Обернэ не любил Алиду, а еще более то, что его невеста становилась на ее сторону. Но всего более он боялся оказаться несправедливым и, ввиду этих домашних смут, рассудил вполне здраво, что лучше уступить, чтобы не выходить из себя. А потом, так как этот инцидент поднял вопрос о его женитьбе, то он внезапно почувствовал живейшую благодарность к г-же де-Вальведр и перешел целиком в ее лагерь. Каким бы ни был он ярым ботаником, он все же был мужчиной и влюбленным. Во время нашего завтрака я узнал из его нескольких слов о том, что произошло вчера вечером после моего ухода, и о том, что было решено не далее как сегодня утром после известия об отъезде Мозервальда. Все должны были ждать здесь возвращения Вальведра для того, чтобы выразить ему общее желание — а именно, скорейшую свадьбу Обернэ с Павлой и полюбовное изгнание мадемуазель Юсты. Эта последняя мера, которая должна была исходить по внешности, по почину главы семейства, будет, несомненно, и решительной и, вместе с тем, мягкой по форме.
Значит, Алида могла прогостить здесь неделю или две, а, пожалуй, и дольше. Г. де-Вальведр предусматривал, что, спустившись с горы вниз по противоположному нам склону, он запасется новой провизией и новыми проводниками и снова станет подниматься на гору с той стороны, если первое восхождение не приведет его ни к чему. Тогда я принялся мысленно желать неудач научной экспедиции! Алида казалась успокоенной, и этот привал в горах почти забавлял ее. Она говорила со мной доверчиво и мягко и позволяла мне быть при ней. Я садился за один стол с ней. Она составляла планы прогулок и не запрещала мне сопровождать ее. Я был полон надежды и счастья, но в то же время мою совесть мучила горькая мысль, что я было оскорбил ее.
Существует какой-то таинственный язык между двумя стремящимися друг к другу душами. Язык этот даже не нуждается во взгляде для того, чтобы быть убедительным. Для равнодушных глаз и ушей он, безусловно, неопределим. Но он прорывается сквозь ограниченный мрак физических ощущений, овладевает какими-то взаимными душевными течениями и переходит из сердца в сердце, не подчиняясь внешним манифестациям. Потом Алида часто говорила мне про это. С этого самого утра, когда я не заикнулся ей ни единым словом о моем раскаянии и моей страсти, она почувствовала мое обожание и полюбила меня. Я не объявлял ей о своей любви, она ни в чем мне не призналась, а между тем, вечером того же дня мы читали в мыслях друг друга и трепетали с головы до ног, когда взгляды наши невольно встречались.
Во время прогулки я не отходил от нее.
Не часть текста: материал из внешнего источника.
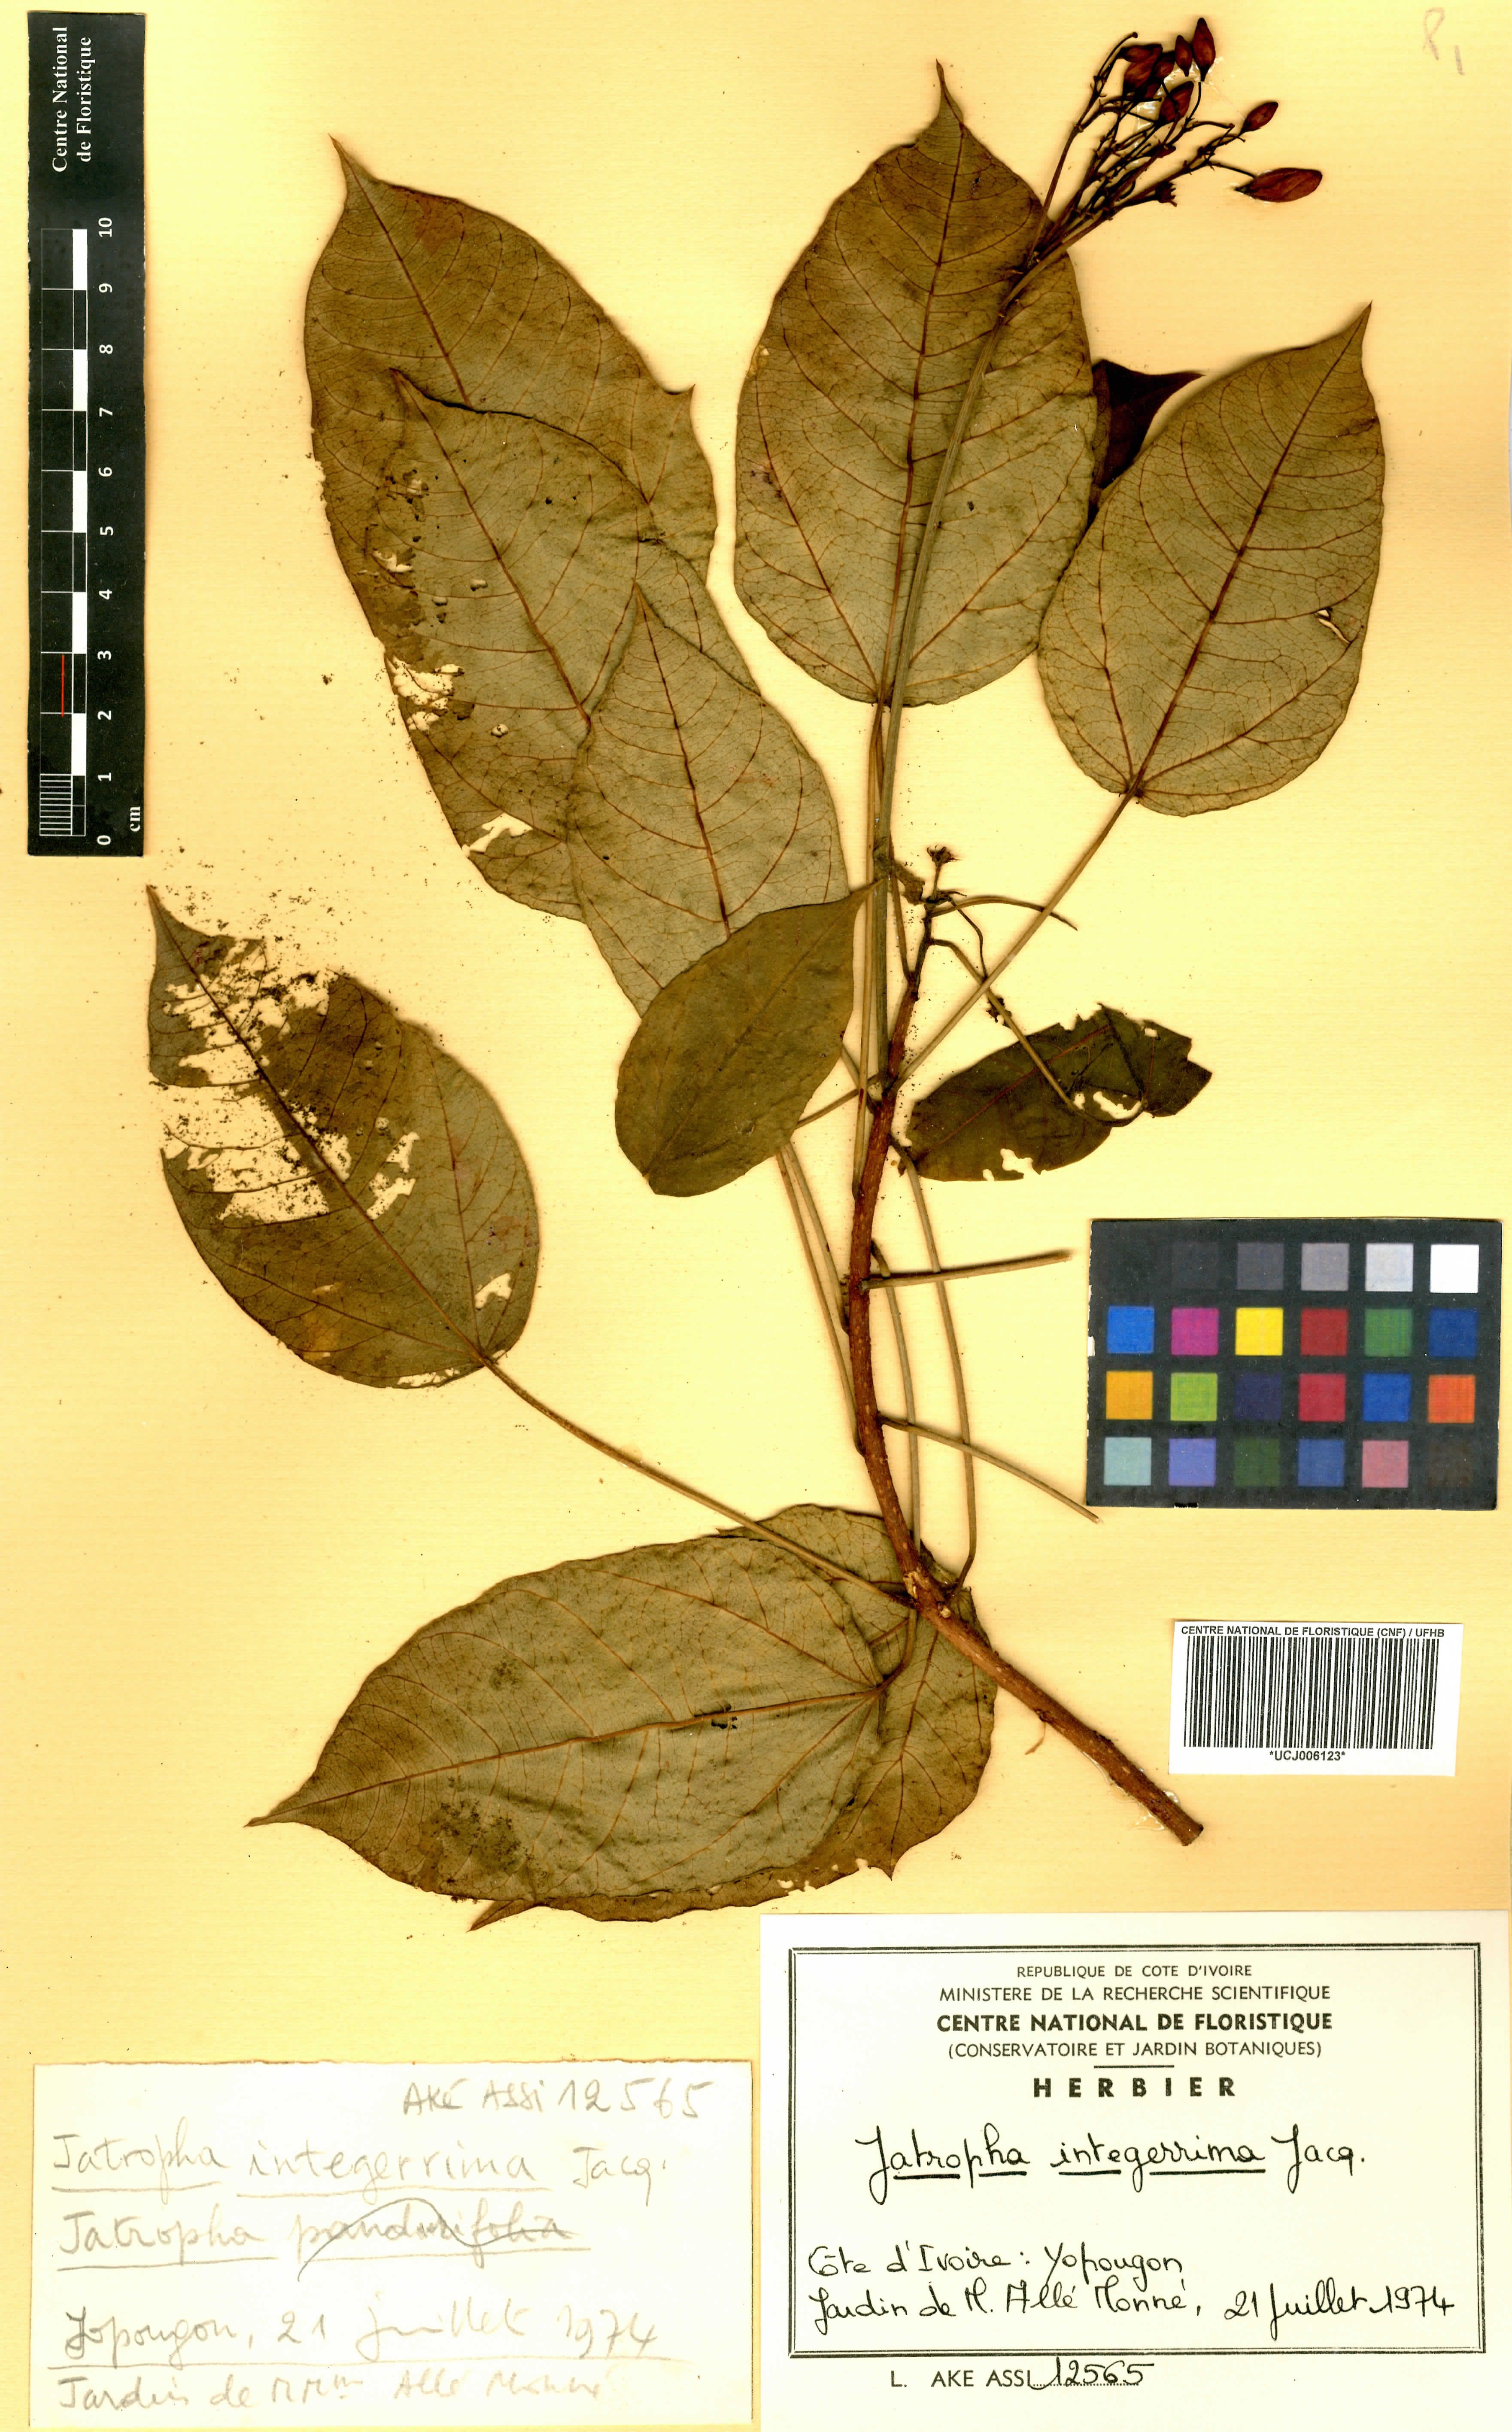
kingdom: Plantae
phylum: Tracheophyta
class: Magnoliopsida
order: Malpighiales
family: Euphorbiaceae
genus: Jatropha
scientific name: Jatropha integerrima
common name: Peregrina
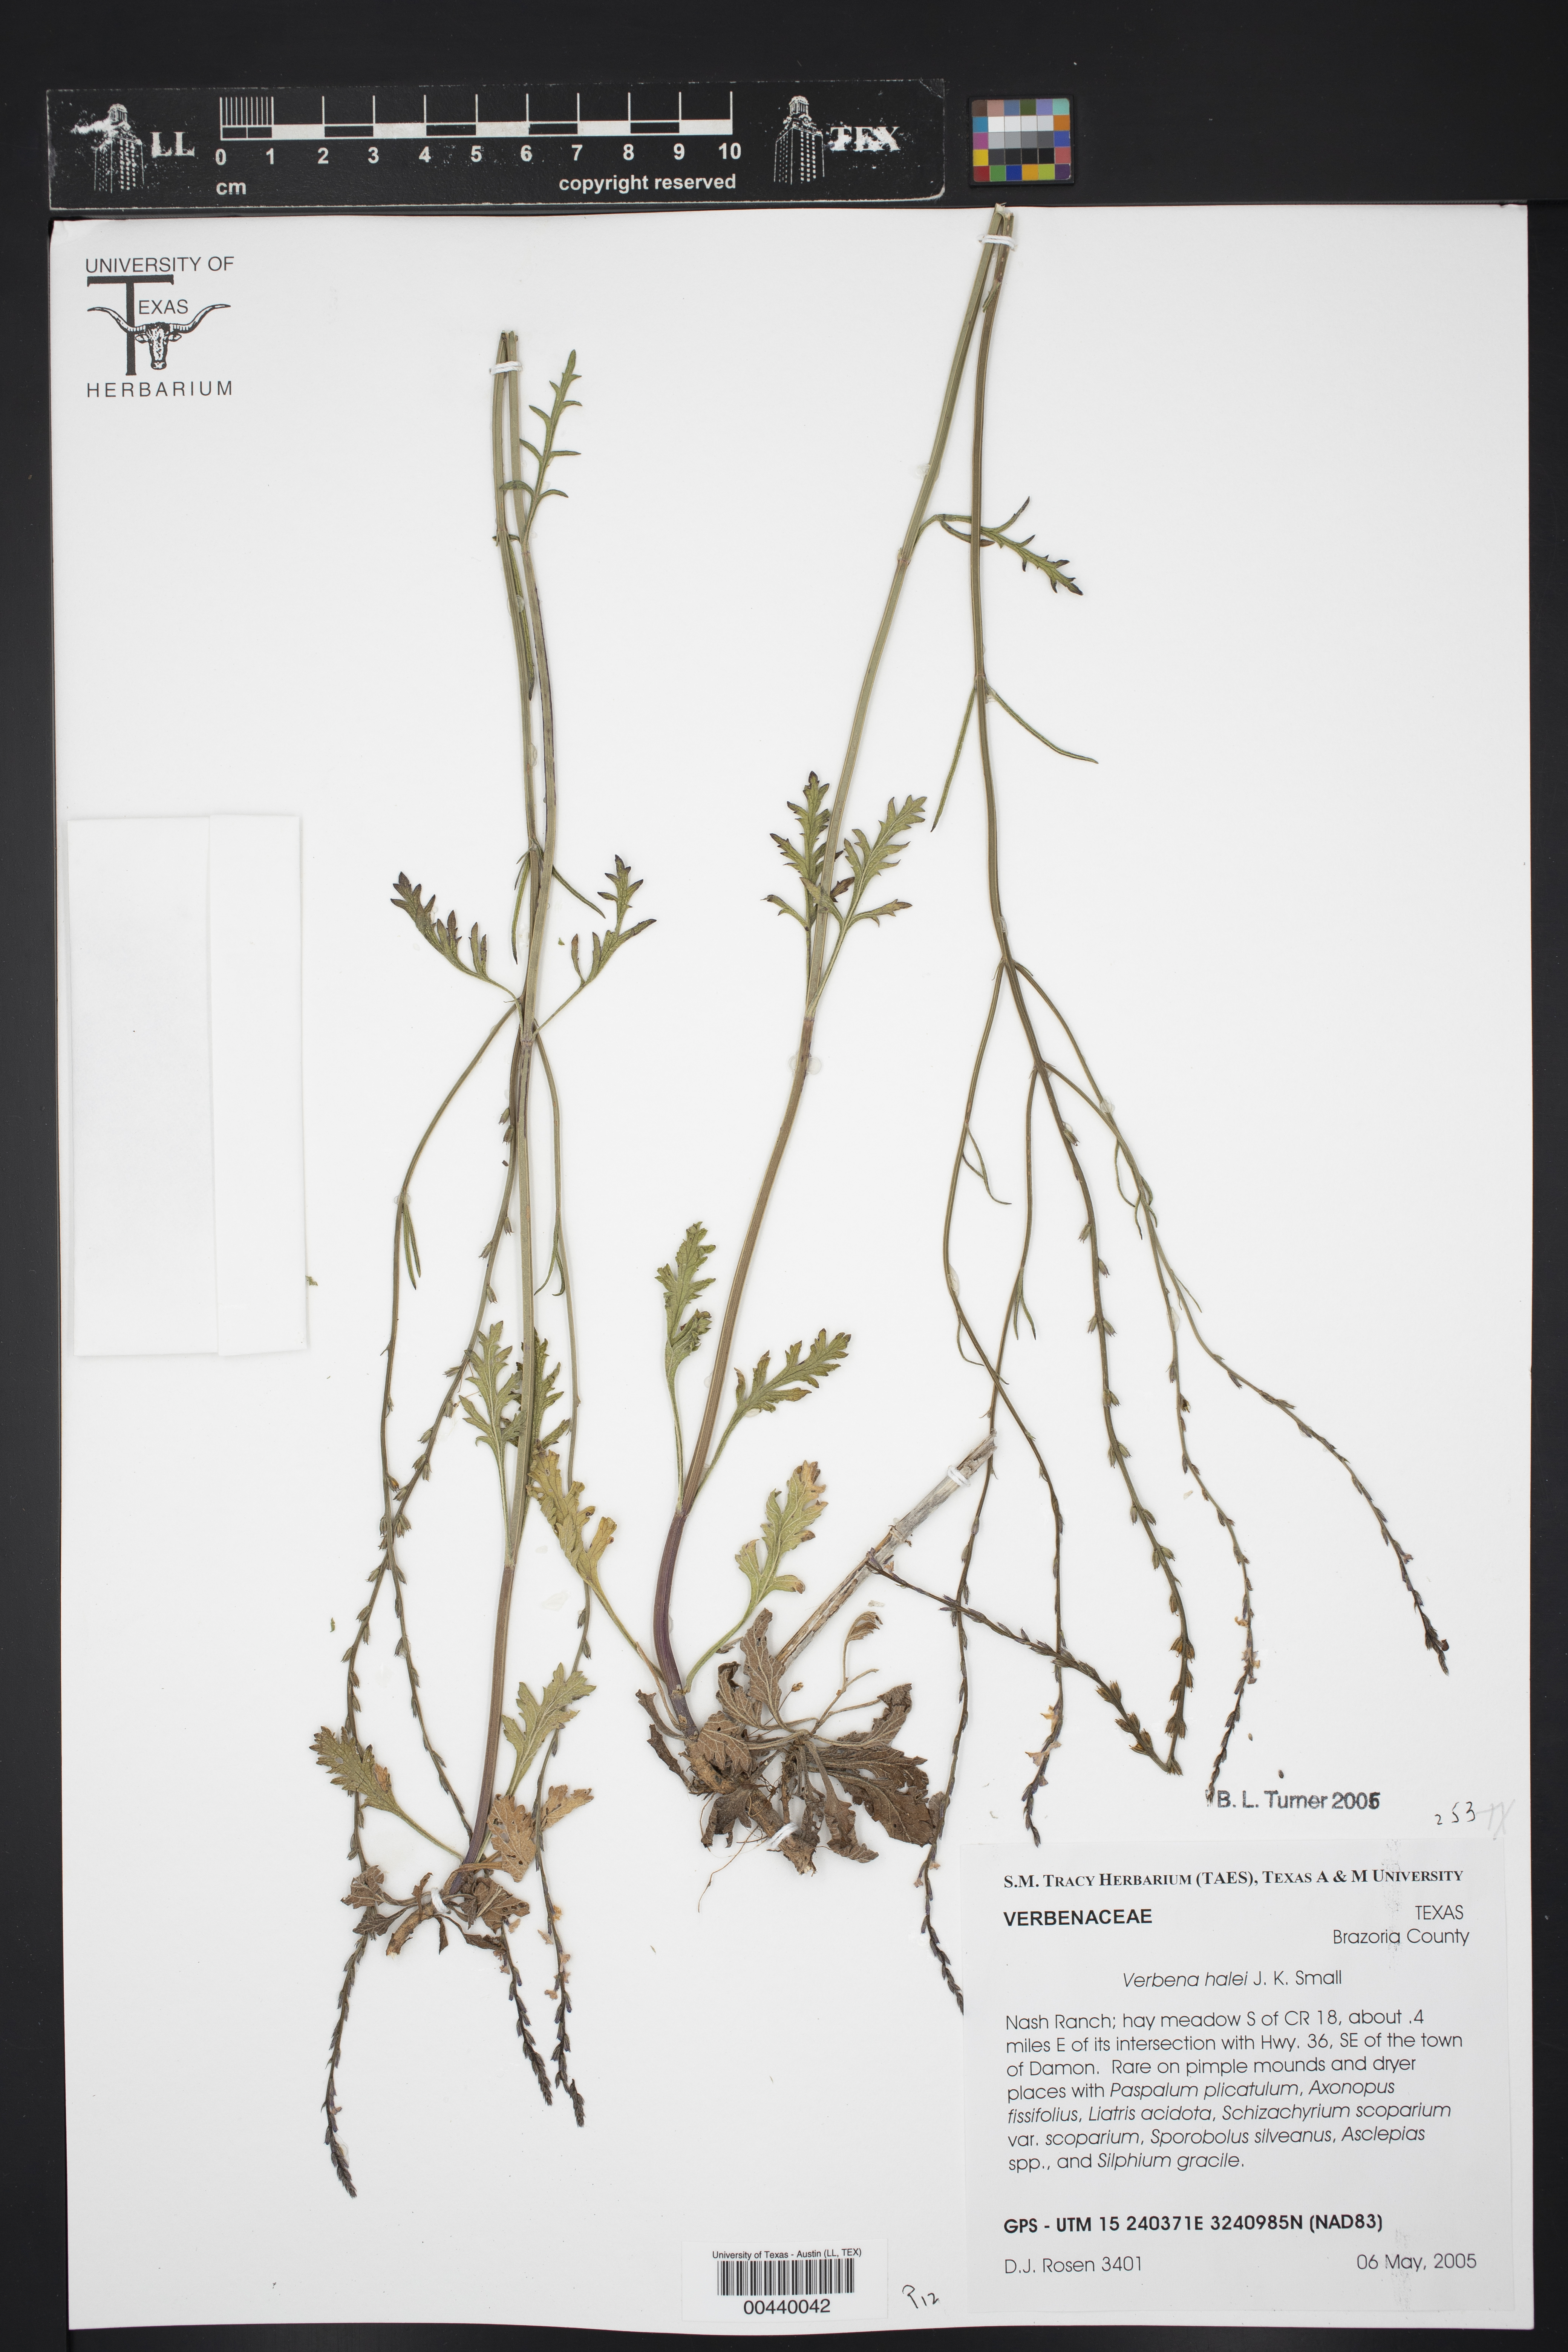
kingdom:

Она была неважным ходоком и, не решаясь навьючить на свои маленькие ножки толстые башмаки, она шла ловко и беззаботно, но быстро утомляясь и ушибаясь, через камни, горы и мелкие камешки потока, в своих тонких ботинках, с зонтиком в одной руке и большим букетом диких цветов в другой, предоставляя платью своему цепляться по пути за что угодно. Обернэ шел впереди с Павлой, оба увлеченные необузданной страстью гербаризации. Иногда они подолгу останавливались, сравнивая, выбирая и приводя в порядок собранные образцы. Проводника у нас не было, присутствие Анри делало его бесполезным. Он доверял мне г-жу де-Вальведр, довольный, что ему не надо заботиться о ней, и что он может всецело посвятить себя своей бесстрашной и неутомимой ученице.